Sobre las propiedades de la orina se ha hablado mucho, desde mitos, hasta recomendaciones médicas para tratar diferentes dolencias o afectaciones corporales. Sin embargo el uso de sus químicos para la producción de materia o servicios sostenibles no ha sido aún tan explorada.

Un urinario publico produce electricidad a partir de la orina image 380

Baño instalado en el festival de música Glastonbury. / Foto: Bristol BioEnergy Centre

Por un lado en Amsterdam, Holanda, la discoteca y sala de conciertos AFAS LIVE creó un tanque gigante para recoger toda la orina de los asistentes (que por supuesto van muy frecuentemente al baño por el consumo de cerveza y otros tragos) para llevarla a una planta de tratamiento y convertirla en un fertilizante con alto contenido de fosfato.

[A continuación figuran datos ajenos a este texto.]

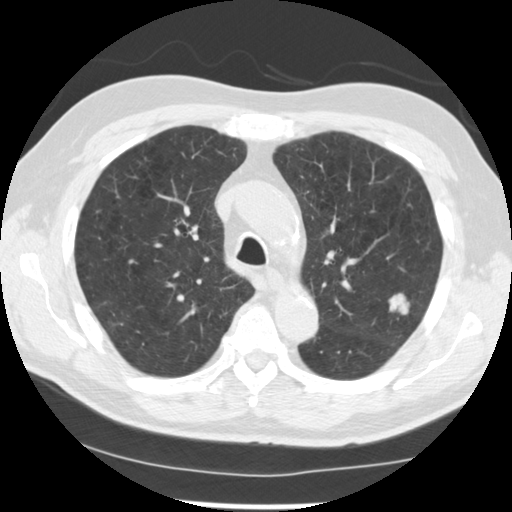
Low-dose screening chest CT, axial slice. Baseline screening round. Lung window (W 1500 / L -600 HU). 2.5 mm slice thickness. 120 kVp. Male, age 71 years at enrolment. Current smoker at enrolment.
Lesion marked by an expert reader, box from (x=377, y=283) to (x=425, y=330) px. The screening reader recorded 2 non-calcified nodules or masses ≥4 mm on this exam (left upper lobe, left upper lobe); which of them this box marks is not recorded. Official screen result: positive, change unspecified: nodule(s) >= 4 mm or enlarging nodule(s), mass(es), or other non-specific abnormalities suspicious for lung cancer. Later outcome: lung cancer diagnosed 37 days after this screen — adenocarcinoma, NOS, left upper lobe, poorly differentiated (G3), stage IIIB (AJCC 6th edition), 25 mm at pathology.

Ya son tres las plantas las que se han ofrecido para convertir el líquido en abono. Todas ubicadas en un extremo diferente de la ciudad, por lo que los tanques deben tener un cuidado especial para ser transportados.

Según las cifras que maneja la discoteca, en cada evento se puede recolectar un promedio de 4.200 litros de orina, como ya ocurrió en la prueba piloto el 2 de diciembre durante un concierto de Status Quo, eso quiere decir que en menos de 10 espectáculos recolectarán la cantidad necesaria como para fertilizar un campo entero de fútbol (40.000 litros).

Pero en Holanda no es el único país donde se está dando un uso sostenible a la orina masculina. En Reino Unido, después de las pruebas realizadas a mediados de 2016 en el festival de música Glastonbury, donde se usó la orina de los asistentes para mantener encendido el cubículo de aseo que cuenta con seis tubos de neón, organizaciones como Oxfam han acudido a sus inventores para intentar probar la idea en sectores pobres y apartados de África que no cuentan con servicio de luz: calculan que sería exitoso en sitios como escuelas.

“Nuestro proyecto está enfocado a países en vías de desarrollo, con vista a mejorar o incorporar instalaciones sanitarias, ya que el sistema, además de producir electricidad, reduce la demanda química de oxígeno (DQO), es decir, que también sirve para tratar la orina”, destaca Irene Merino, una de las autoras del invento.